Hundreds of shells from automatic weapons now began to rain down on Zajączek Street, while tracer bullets created a barrier of fire above the prostrate army. They spattered against the walls of the apartment houses, throwing chunks of white stucco on the black pavement, while artillery shells gouged out craters, churning up the macadam, concrete, earth, and plants.
As soon as the machine guns of our company started up, the enemy firepower began to center on them, silencing them one by one. Our platoon advanced up to the viaduct. One boy reached a high point and threw a grenade down into a heavy machine-gun nest, silencing it forever.
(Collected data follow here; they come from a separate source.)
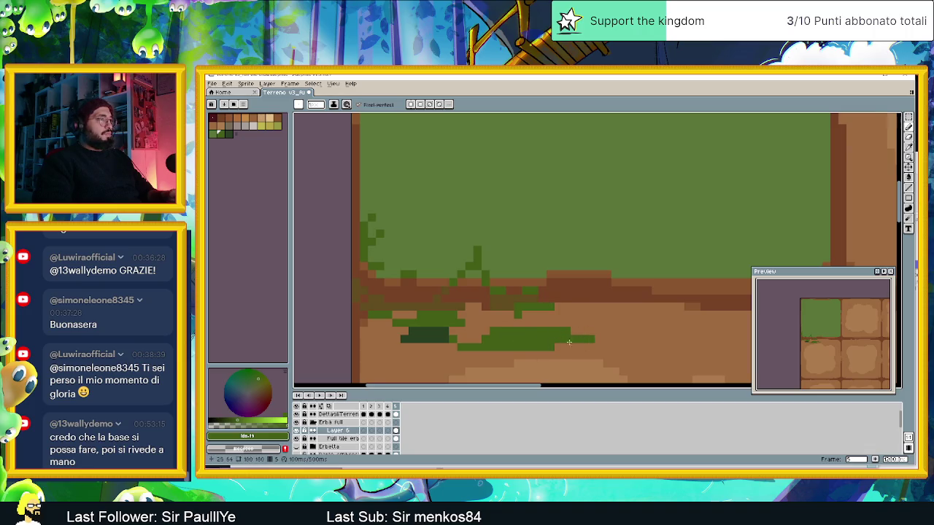
{"action": "left_click", "coordinate": [267, 85]}
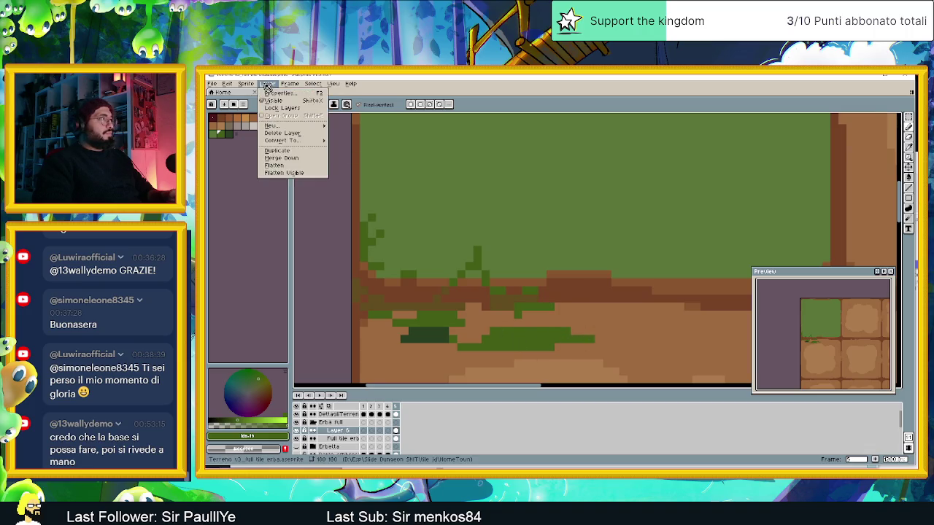
{"action": "mouse_move", "coordinate": [259, 101]}
{"action": "left_click", "coordinate": [342, 102]}
{"action": "left_click", "coordinate": [246, 84]}
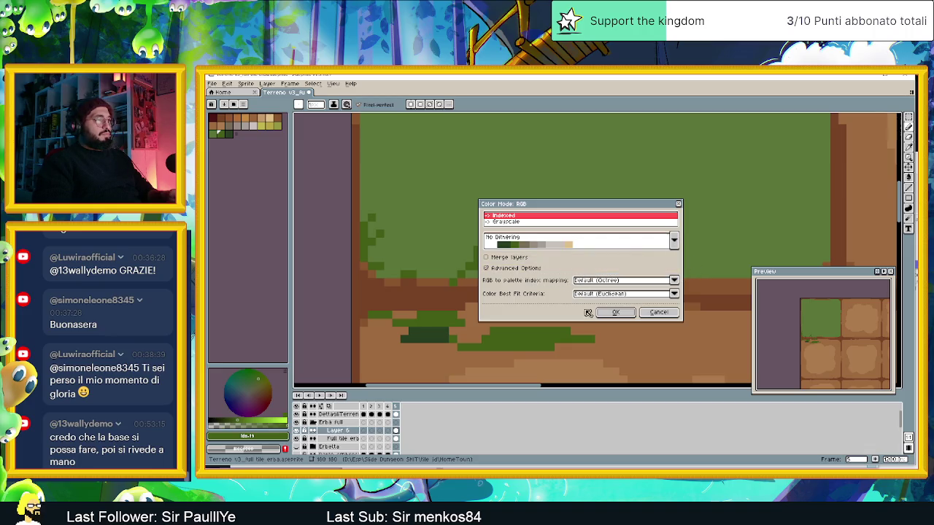
{"action": "left_click", "coordinate": [631, 313]}
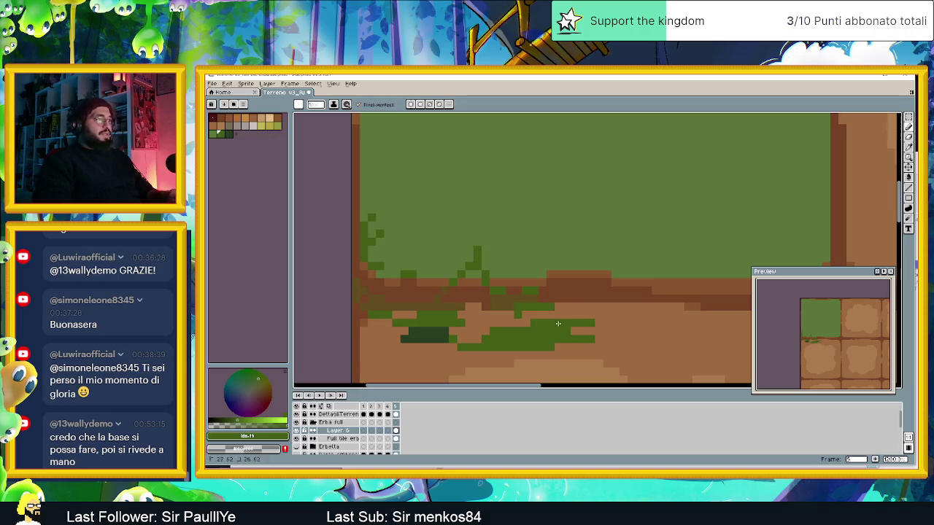
In Chrome, search Google for 'Gemini' and open the Google Gemini site
{"action": "key", "text": "alt+Tab"}
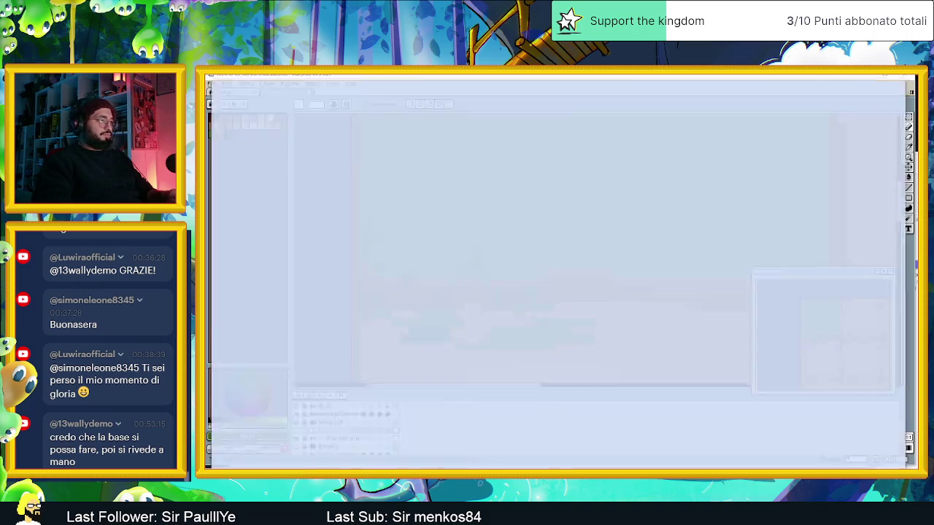
{"action": "left_click", "coordinate": [429, 129]}
{"action": "key", "text": "ctrl+a"}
Then, caught in the cross fire from other machine-gun nests, he rolled back down the embankment to his starting point.
The cries of the wounded could be heard above the machine guns’ rattling and the explosions, and the combat nurses crossed the road in a vain attempt to bring help. Those who could, started withdrawing as the order was passed along the field. The short battle was lost.
When the enemy stopped firing, and the artillery shells from the Citadel stopped thumping, only white flares remained and bathed the field with ghostly light, illuminating the three hundred dead and wounded that were left behind.